19 Toen zeiden zij: Ziet, er is een feest des HEEREN te Silo, van jaar tot jaar, dat gehouden wordt tegen het noorden van het huis Gods, tegen den opgang der zon, aan den hogen weg, die opgaat van het huis Gods naar Sichem, en tegen het zuiden van Lebona.
Dann sprachen sie: "Das Fest des Herrn ist jedes Jahr zu Silo, nördlich von Betel, östlich der Straße von Betel nach Sichem und südlich von Lebona."
20 En zij geboden den kinderen van Benjamin, zeggende: Gaat heen, en loert in de wijngaarden.
Sie rieten nun den Benjaminiten: "Geht und lauert in den Weinbergen!
21 En let er op, en zie, als de dochters van Silo zullen uitgegaan zijn om met reien te dansen, zo komt gij voort uit de wijngaarden, en schaakt u, een ieder zijn huisvrouw, uit de dochteren van Silo; en gaat heen in het land van Benjamin.
Seht ihr, daß Silos Töchter herauskommen, Reigen zu tanzen, dann brecht aus den Weinbergen hervor und raubt euch jeder aus Silos Töchtern ein Weib! Dann geht heim ins Land Benjamin!
22 En het zal geschieden, wanneer haar vaders of haar broeders zullen komen, om voor ons te rechten, dat wij tot hen zullen zeggen: Zijt hun om onzentwil genadig, omdat wij geen huisvrouw voor een ieder van hen in dezen krijg genomen hebben; want gijlieden hebt ze hun niet gegeven, dat gij te dezer tijd schuldig zoudt zijn.

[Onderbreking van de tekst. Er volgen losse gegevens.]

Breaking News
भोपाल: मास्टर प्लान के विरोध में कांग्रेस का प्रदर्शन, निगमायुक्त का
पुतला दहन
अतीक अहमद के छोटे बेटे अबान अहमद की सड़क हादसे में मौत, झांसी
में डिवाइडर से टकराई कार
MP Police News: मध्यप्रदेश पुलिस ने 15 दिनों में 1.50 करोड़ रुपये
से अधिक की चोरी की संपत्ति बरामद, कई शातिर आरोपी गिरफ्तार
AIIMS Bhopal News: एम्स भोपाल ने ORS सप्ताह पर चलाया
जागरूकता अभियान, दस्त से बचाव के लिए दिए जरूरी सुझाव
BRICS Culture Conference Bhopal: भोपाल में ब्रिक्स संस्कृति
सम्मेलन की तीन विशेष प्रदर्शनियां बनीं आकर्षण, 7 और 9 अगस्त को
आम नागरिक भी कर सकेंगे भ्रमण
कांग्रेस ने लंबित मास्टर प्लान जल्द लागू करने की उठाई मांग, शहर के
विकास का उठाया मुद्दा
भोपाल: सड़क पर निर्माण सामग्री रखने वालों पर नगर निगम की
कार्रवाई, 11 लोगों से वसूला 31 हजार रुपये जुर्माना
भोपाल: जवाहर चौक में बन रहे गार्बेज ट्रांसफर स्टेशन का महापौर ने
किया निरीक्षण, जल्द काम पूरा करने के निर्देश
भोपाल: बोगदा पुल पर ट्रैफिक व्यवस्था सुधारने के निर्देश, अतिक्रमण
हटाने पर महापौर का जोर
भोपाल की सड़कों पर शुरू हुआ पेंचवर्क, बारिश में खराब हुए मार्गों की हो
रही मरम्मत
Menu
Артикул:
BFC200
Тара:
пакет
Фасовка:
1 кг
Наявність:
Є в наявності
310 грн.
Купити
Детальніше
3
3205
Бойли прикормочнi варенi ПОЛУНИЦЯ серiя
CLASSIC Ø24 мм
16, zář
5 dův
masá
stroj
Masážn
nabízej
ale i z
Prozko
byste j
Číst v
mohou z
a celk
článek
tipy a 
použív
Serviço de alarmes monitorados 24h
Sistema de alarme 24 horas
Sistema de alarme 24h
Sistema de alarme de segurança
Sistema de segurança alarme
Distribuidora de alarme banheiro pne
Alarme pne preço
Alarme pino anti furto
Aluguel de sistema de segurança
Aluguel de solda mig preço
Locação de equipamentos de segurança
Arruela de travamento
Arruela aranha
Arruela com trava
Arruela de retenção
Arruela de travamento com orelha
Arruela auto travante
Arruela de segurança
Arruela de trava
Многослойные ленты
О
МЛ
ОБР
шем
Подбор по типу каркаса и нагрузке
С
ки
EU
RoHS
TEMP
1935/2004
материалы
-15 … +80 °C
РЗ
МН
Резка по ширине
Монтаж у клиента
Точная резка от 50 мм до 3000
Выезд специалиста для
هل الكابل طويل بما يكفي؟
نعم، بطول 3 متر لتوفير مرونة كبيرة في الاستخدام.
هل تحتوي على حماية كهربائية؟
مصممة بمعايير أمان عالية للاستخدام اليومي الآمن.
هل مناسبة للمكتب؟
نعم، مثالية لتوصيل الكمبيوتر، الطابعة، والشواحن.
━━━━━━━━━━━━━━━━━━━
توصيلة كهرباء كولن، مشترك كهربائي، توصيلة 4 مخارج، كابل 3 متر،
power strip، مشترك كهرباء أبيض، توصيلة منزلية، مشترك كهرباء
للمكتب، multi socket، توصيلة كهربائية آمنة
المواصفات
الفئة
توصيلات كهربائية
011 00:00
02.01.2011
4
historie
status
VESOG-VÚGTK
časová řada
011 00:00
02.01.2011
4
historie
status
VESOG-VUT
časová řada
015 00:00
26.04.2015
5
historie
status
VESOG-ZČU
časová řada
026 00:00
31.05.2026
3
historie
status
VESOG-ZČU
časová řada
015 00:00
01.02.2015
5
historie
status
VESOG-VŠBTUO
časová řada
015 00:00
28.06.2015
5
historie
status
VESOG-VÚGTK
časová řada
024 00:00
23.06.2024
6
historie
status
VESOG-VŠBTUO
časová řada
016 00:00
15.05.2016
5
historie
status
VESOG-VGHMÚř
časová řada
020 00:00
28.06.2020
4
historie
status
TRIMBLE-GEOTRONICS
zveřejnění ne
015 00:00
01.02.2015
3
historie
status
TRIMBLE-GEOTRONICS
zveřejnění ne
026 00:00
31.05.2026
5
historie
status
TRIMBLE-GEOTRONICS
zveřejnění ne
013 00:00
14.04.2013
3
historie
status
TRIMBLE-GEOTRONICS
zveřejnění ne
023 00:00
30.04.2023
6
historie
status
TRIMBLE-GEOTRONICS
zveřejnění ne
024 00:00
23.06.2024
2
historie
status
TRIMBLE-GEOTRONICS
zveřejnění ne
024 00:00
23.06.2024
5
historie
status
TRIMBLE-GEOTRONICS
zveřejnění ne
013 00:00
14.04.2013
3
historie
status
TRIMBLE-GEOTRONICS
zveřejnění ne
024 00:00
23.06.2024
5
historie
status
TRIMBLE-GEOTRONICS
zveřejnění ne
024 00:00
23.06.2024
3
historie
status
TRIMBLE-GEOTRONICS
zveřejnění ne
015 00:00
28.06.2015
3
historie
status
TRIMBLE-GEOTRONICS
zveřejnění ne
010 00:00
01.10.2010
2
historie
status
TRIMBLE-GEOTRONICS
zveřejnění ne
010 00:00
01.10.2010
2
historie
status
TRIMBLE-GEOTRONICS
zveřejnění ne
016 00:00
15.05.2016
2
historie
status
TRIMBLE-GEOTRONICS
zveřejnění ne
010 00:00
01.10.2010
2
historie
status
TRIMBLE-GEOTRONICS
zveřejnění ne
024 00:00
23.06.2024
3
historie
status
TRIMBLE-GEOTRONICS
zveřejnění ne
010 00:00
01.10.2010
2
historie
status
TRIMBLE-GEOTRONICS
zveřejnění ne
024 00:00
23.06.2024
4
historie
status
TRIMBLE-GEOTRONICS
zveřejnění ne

Kommen dann ihre Väter oder Brüder, bei uns zu klagen, dann sagen wir ihnen: 'Seht es ihnen nach! Haben wir nicht im Krieg jeden seines Weibes beraubt? Hättet ihr sie ihnen gegeben, dann wäret ihr jetzt schuldig.'"
23 En de kinderen van Benjamin deden alzo, en voerden naar hun getal vrouwen weg, van de reiende dochters, die zij roofden, en zij togen heen, en keerden weder tot hun erfenis, en herbouwden de steden, en woonden daarin.
Die Benjaminiten taten so und holten sich aus den Tänzerinnen die nötige Zahl Weiber, die sie raubten. Dann kehrten sie in ihren Erbbesitz heim, bauten die Städte wieder auf und siedelten darin.
24 Ook togen de kinderen Israels te dier tijd van daar, een iegelijk naar zijn stam en naar zijn geslacht; alzo togen zij uit van daar, een iegelijk naar zijn erfenis.
Von dort gingen die Israeliten zu jener Zeit auseinander, jeder zu seinem Stamm und seiner Sippe. So zogen sie von dort ab, jeder in seinen Erbbesitz.
25 In die dagen was er geen koning in Israel; een iegelijk deed, wat recht was in zijn ogen.
Zu jener Zeit gab es in Israel keinen König, und jeder tat, was ihm gut dünkte.